*Required actions:*
[1] Reproduce the weekend blog post starting at "This weekend was" and ending at "on the counter.", swapping "onion skins" for "red cabbage".
[2] Answer these questions from the weekend blog post:
(a) What age did the writer turn on Saturday?
(b) Which dye finally turned the writer's gray hair purple?
(c) What dish is planned for tonight?

This weekend was a trip. I was late in starting projects, so, though I got eggs dyed (used beets and onion skins! It was awesome!), I didn't get the little thingies to put bits of candy in, and I didn't succeed on the first round of nest-making. So, we have lovely eggs and extra dye in the fridge, candy in the cupboard (YAY!!) and little nests on the counter.

*sigh*

I'll get it more together next year.

In other news, I turned 44 on Saturday! Jim pooped out on me, the result of the major painkillers he'd taken on Friday for a tooth extraction. It was all good though. I went to Founder's, saw some good friends, heard some good music, and had a great time!

I also finally took the leap and covered my gray hair. With purple. The first round, I used a dye I was not super familiar with. Cassady had gotten this particular type during her last round of color-dying. I think she had some bright blue and some green maybe. It didn't take all that well, and started out looking faded and sorta lavenderyish rather than PURPLE. So, yesterday I picked up the old standby Manic Panic Purple Haze, and lo and behold! The gray is PURPLE! Yay!!! Stoked!!! Connor wanted his green. Good ol' food coloring for him... he's looking adorable today... crunchy curls where we didn't rinse out the color, which has a good bit of vinegar, and he's taken to my hair clips, so he's got silver grabby clips on either side of his curly green head. Now I'm gonna put him in some jeans and some Converse, and go out shopping, and cause the general public to wonder why that darling little girl is dressed like a boy. LOL! I gotta get his Easter gift clothing from Gramma Julie and Grampa Ed in the wash. What a great Target shopper Grampa is! Awesome black Shaun White skateboarder t-shirt, jean shorts, and a Shaun White flannel, gray and purple plaid. He looks uber cool in his duds with his black high-tops, and his long curls. As Connor puts it, "Just like Shaun White, but his curls are red, and mine are golden." Yes, child, they are, as golden as your personality. So, I totally have to get him all skater-boy dressed, and put the clips in his green hair, and get him out on his board. He can actually kinda flip the thing! Fearless...

So I was checking out Good Eats last night, late o'clock, and Alton MADE garam masala. Soooo going to go get some more whole spices and make that! Chicken Tikka Masala on Basmati tonight! Oh yeah! Next time, if the whole sauce thing works out, I'll do it with tofu maybe. For Jorma's birthday feed maybe... I can use soy yogurt, and his vegan friends will swoon at my feet. Yeasssssss.... 'tis goooood....

*Entries supplied:*
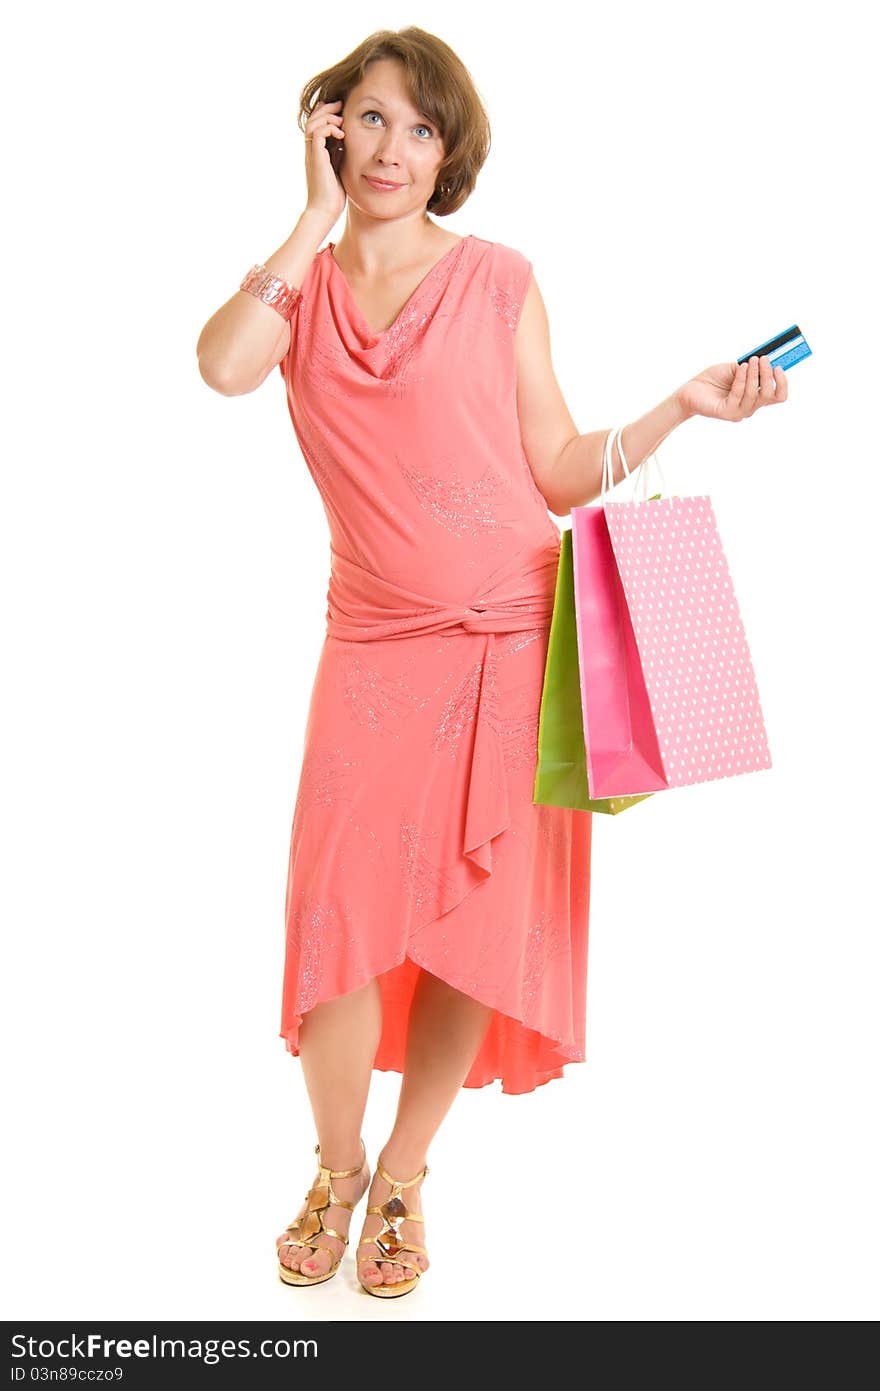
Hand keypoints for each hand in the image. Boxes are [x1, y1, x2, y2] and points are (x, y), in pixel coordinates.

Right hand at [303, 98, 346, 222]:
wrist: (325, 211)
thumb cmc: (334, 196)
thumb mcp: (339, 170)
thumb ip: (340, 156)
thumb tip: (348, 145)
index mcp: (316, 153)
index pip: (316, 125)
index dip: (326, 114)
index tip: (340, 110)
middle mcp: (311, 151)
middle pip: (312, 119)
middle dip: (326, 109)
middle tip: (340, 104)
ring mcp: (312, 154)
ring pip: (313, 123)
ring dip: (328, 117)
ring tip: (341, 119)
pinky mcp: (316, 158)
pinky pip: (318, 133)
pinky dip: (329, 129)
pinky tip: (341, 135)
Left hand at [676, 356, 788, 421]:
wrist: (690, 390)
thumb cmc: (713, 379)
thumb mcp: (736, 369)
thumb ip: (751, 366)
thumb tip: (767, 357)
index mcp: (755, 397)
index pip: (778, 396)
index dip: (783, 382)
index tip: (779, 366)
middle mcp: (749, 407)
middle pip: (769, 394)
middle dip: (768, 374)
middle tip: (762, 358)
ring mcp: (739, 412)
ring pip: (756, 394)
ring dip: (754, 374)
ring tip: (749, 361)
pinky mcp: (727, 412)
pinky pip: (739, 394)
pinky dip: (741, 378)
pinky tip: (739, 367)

* * *

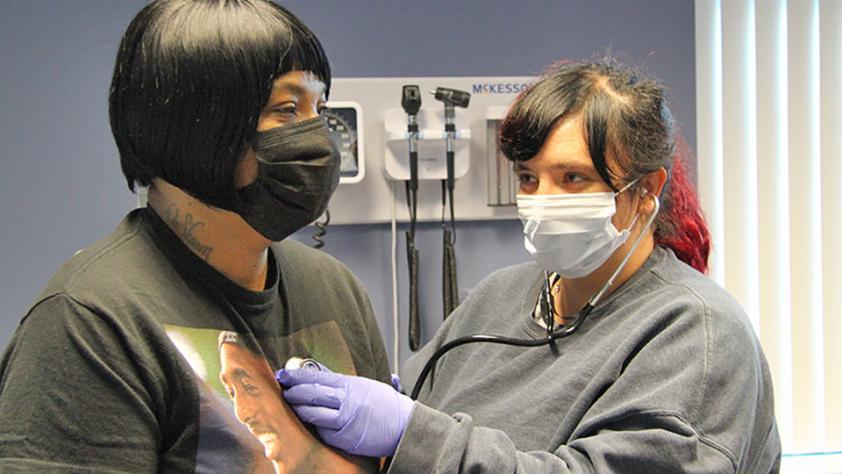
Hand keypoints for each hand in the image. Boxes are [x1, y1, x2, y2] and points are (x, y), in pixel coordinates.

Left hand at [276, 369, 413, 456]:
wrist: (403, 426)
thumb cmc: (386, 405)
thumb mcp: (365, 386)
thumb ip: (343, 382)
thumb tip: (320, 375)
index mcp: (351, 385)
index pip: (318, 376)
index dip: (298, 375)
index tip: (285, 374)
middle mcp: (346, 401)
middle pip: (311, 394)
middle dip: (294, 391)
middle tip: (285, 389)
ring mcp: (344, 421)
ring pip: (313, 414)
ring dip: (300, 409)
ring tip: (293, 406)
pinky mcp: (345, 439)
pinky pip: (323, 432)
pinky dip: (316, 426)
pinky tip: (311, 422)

*Numbered answers:*
[1]
This weekend was a trip. I was late in starting projects, so, though I got eggs dyed (used beets and red cabbage! It was awesome!), I didn't get the little thingies to put bits of candy in, and I didn't succeed on the first round of nest-making. So, we have lovely eggs and extra dye in the fridge, candy in the cupboard (YAY!!) and little nests on the counter.

[2]
(a) 44
(b) Manic Panic Purple Haze
(c) Chicken Tikka Masala on Basmati